It can be hard to leave a high paying job for the uncertainty of entrepreneurship, but thats what Cindy Joseph did. After almost two decades with a prestigious corporation, she left to form The Cee Suite, a career coaching and human resources consulting firm.
We spoke with her to find out more about her decision and her new business.
SB: What inspired you to take the leap from 9 to 5 to business owner?
CJ: It definitely wasn’t an overnight decision. For many years, I worked in corporate HR, mainly in recruiting and inclusion & diversity. I loved what I did – I got to help people start their dream jobs and navigate unknown territory. In my own career, I steadily had opportunities for promotion and advancement, and figured I’d be on that path for the long haul.
As I became more senior, I found my days were less about having that one-on-one impact, and more about budgets, internal reorgs, and meetings upon meetings… I started to wonder if I was making the best use of my skills and talents, which has really centered around developing people.
I had a strong network and reputation, some savings to cushion me and figured now was as good a time as any to strike out on my own and design a new career.
It didn’t hurt that both my parents are entrepreneurs so I had a sense for the fulfillment and risks that come with running your own show!
SB: People might think HR is about looking at resumes and hiring (or firing people). How would you describe what being an HR professional is really about?
CJ: It’s so much more! Firstly, in between the hiring and firing, there is so much that happens for any employee – training, promotions, pay raises and bonuses, community and culture building and more.
Each organization is different, but if it’s done right, HR should be a resource to a company and its employees for management, development and advancement strategies.
I’ve worked on a lot of creative and impactful projects over the years, including partnerships with non-profit organizations that supported women, minorities and other underserved groups; development of recruiting, internship and training programs from the ground up; creation of branding and marketing materials; and succession planning for leadership.
SB: You provide several services to businesses, including diversity coaching. In your opinion, do corporations finally understand the importance of having a diverse staff or are they more interested in diversity from a PR standpoint?
CJ: It depends on the company, though in my opinion, PR is at least a small consideration for most any company involved in the diversity space.
There are companies who embrace the future – there’s a lot written about how the US will be a majority-minority country by mid-century.
From a competitive standpoint alone, businesses would do well to figure out how to attract, retain and promote the best people, and how to use those voices to connect authentically to customers.
I’ve definitely worked with organizations that take that view, but there are clearly others who engage in check-the-box activities or none at all.
It’s not always easy to tell the difference (even those with the best of intentions struggle with many issues of inclusion and diversity), but I would look at a few things in making a judgment.
Like, what does the employee population (including leadership) look like? Is it changing over time?
What programs are in place to attract people of diverse backgrounds, and what is their experience once they join? What is leadership’s involvement in the diversity space and what tone do they set at the top and amongst middle managers? Who often make a lot of the hiring and promotions decisions?

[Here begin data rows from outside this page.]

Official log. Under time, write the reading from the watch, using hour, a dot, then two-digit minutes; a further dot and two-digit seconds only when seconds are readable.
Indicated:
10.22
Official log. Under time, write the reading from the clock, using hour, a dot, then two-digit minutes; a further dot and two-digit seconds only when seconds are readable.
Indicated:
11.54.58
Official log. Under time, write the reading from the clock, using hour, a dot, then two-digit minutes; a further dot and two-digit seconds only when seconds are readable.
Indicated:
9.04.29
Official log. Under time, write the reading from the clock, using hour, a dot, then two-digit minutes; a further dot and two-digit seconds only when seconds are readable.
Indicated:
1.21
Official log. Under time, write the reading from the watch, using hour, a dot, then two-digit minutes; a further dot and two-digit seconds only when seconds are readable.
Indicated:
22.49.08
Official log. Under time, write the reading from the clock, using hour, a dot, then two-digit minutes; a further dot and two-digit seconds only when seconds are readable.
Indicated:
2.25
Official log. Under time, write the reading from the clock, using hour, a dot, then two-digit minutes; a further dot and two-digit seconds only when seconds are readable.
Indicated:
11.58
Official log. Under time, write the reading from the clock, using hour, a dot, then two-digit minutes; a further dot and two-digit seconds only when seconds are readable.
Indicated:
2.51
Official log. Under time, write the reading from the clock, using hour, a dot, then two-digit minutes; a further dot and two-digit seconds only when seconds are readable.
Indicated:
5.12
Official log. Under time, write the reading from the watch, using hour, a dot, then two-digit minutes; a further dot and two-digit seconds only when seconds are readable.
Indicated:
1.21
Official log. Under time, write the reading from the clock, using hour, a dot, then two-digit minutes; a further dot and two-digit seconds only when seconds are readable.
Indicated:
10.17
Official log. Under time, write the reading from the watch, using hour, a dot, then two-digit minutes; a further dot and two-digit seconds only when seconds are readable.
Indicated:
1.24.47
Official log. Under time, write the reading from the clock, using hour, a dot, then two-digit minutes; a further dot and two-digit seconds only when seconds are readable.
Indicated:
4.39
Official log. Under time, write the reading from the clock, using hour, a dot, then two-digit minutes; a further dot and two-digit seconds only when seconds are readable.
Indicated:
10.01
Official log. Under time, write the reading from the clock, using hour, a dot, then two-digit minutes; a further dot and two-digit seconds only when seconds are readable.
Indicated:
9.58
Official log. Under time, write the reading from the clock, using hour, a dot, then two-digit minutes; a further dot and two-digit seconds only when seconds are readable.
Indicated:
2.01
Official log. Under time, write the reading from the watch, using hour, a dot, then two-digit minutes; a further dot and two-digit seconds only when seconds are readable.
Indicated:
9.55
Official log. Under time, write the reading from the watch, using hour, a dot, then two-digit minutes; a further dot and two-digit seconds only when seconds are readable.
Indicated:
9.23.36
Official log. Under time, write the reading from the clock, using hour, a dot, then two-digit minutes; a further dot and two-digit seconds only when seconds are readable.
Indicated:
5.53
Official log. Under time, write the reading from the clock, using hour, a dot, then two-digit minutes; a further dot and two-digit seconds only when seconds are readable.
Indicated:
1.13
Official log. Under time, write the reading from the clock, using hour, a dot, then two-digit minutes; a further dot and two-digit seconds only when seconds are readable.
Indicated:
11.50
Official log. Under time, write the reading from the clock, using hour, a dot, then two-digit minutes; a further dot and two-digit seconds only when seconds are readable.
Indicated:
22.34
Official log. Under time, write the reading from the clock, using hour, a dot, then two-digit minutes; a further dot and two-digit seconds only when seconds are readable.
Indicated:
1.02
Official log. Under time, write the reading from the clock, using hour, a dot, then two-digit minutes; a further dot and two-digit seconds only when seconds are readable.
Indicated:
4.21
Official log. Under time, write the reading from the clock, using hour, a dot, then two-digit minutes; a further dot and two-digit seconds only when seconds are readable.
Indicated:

SB: Career coaching isn’t just for students. Many adults find themselves trying to figure out their next career move. What advice do you have for the adult who wants to make a career change but isn’t sure how?
CJ: Breathe! A career change can be overwhelming, especially as people mid-career consider their family and financial obligations. I’m a big fan of doing some self-introspection (what do you want? why? what are your transferable skills? what are your dealbreakers?) and then having a plan.
Go through the steps of identifying your ideal companies and roles, rebranding your resume and LinkedIn profiles, and then NETWORK, NETWORK, NETWORK.
If you need help, ask for help. Most importantly, don’t stay stuck in a situation you don’t like because you don’t have all of the answers – small steps taken consistently can pay off over time!